Saved data entries:
____
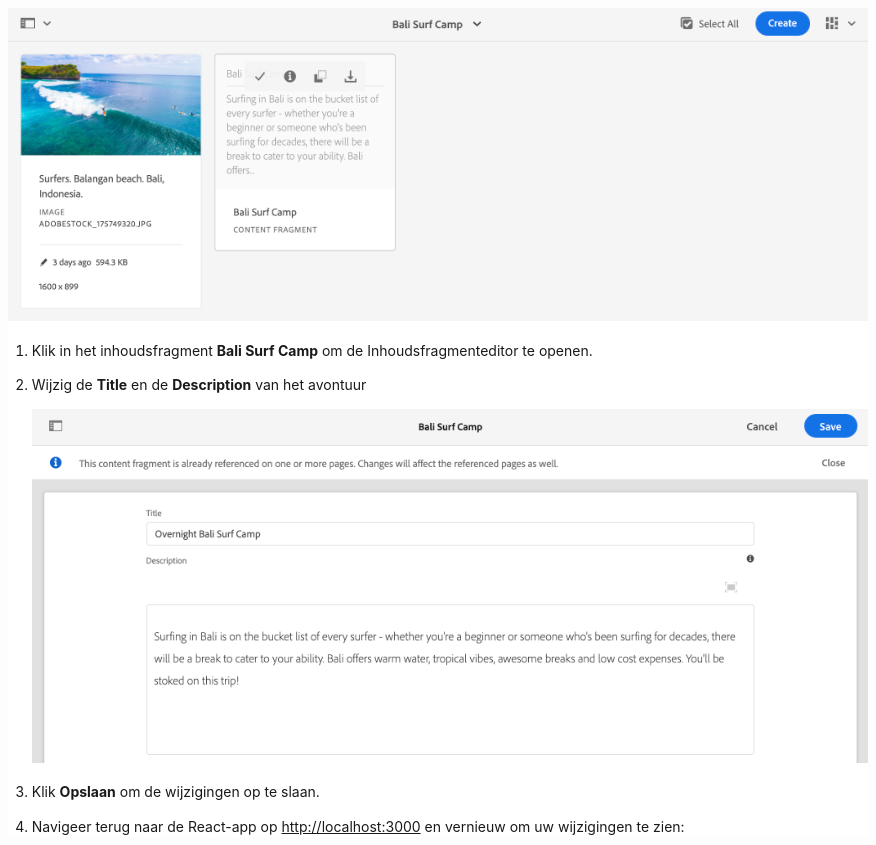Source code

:    ![Bali Surf Camp-map](assets/setup/bali-surf-camp-folder.png)

1. Klik in het inhoudsfragment **Bali Surf Camp** om de Inhoudsfragmenteditor te openen.
1. Wijzig de **Title** en de **Description** van het avontuur

   ![Inhoudsfragment wijzigen](assets/setup/modify-content-fragment-bali.png)

1. Klik **Opslaan** om de wijzigingen op te slaan.
1. Navigeer terug naar de React-app op [http://localhost:3000](http://localhost:3000) en vernieuw om uw wijzigingen te zien:
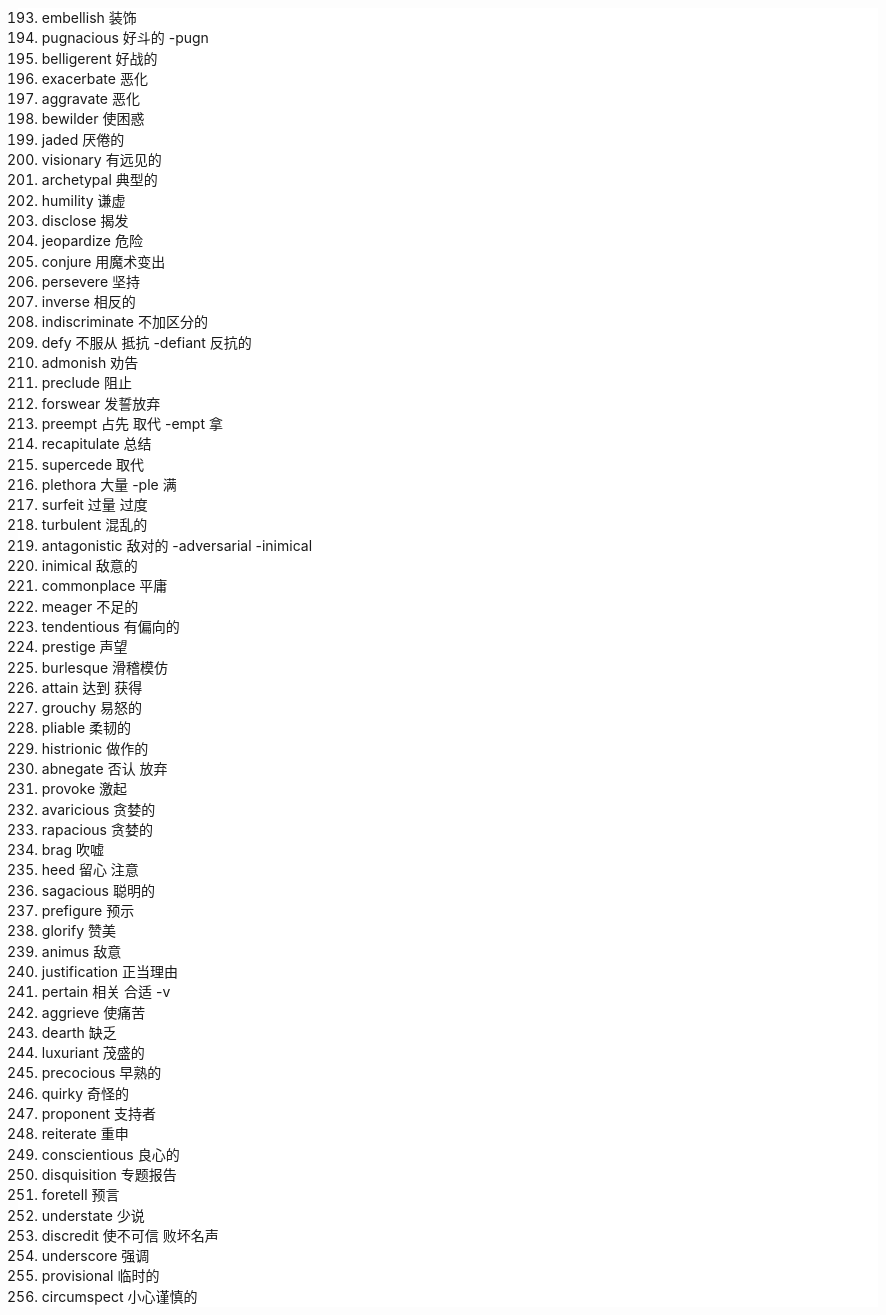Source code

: 193. embellish 			装饰
194. pugnacious 		好斗的 -pugn
195. belligerent 		好战的
196. exacerbate 		恶化
197. aggravate 			恶化
198. bewilder 			使困惑
199. jaded 					厌倦的
200. visionary 			有远见的
201. archetypal 		典型的
202. humility 				谦虚
203. disclose 				揭发
204. jeopardize 			危险
205. conjure 				用魔术变出
206. persevere 			坚持
207. inverse 				相反的
208. indiscriminate 	不加区分的
209. defy 					不服从 抵抗 -defiant 反抗的
210. admonish 			劝告
211. preclude 			阻止
212. forswear 			发誓放弃
213. preempt 			占先 取代 -empt 拿
214. recapitulate 		总结
215. supercede 			取代
216. plethora 			大量 -ple 满
217. surfeit 				过量 过度
218. turbulent 			混乱的
219. antagonistic 		敌对的 -adversarial -inimical
220. inimical 				敌意的
221. commonplace 	平庸
222. meager 				不足的
223. tendentious 		有偏向的
224. prestige 				声望
225. burlesque 			滑稽模仿
226. attain 				达到 获得
227. grouchy 				易怒的
228. pliable 				柔韧的
229. histrionic 			做作的
230. abnegate 			否认 放弃
231. provoke				激起
232. avaricious 			贪婪的
233. rapacious 			贪婪的
234. brag 					吹嘘
235. heed 					留心 注意
236. sagacious 			聪明的
237. prefigure 			预示
238. glorify 				赞美
239. animus 				敌意
240. justification 		正当理由
241. pertain 				相关 合适 -v
242. aggrieve 			使痛苦
243. dearth 				缺乏
244. luxuriant 			茂盛的
245. precocious 		早熟的
246. quirky 				奇怪的
247. proponent 		支持者
248. reiterate 			重申
249. conscientious 	良心的
250. disquisition 		专题报告
251. foretell 				预言
252. understate 		少说
253. discredit 			使不可信 败坏名声
254. underscore 		强调
255. provisional 		临时的
256. circumspect 		小心谨慎的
____
WORK ORDER - Pull out each line of the rows above that contains the string "setup".

TASK SOLUTION -
:    ![Bali Surf Camp-map](assets/setup/bali-surf-camp-folder.png)
   ![Inhoudsfragment wijzigen](assets/setup/modify-content-fragment-bali.png)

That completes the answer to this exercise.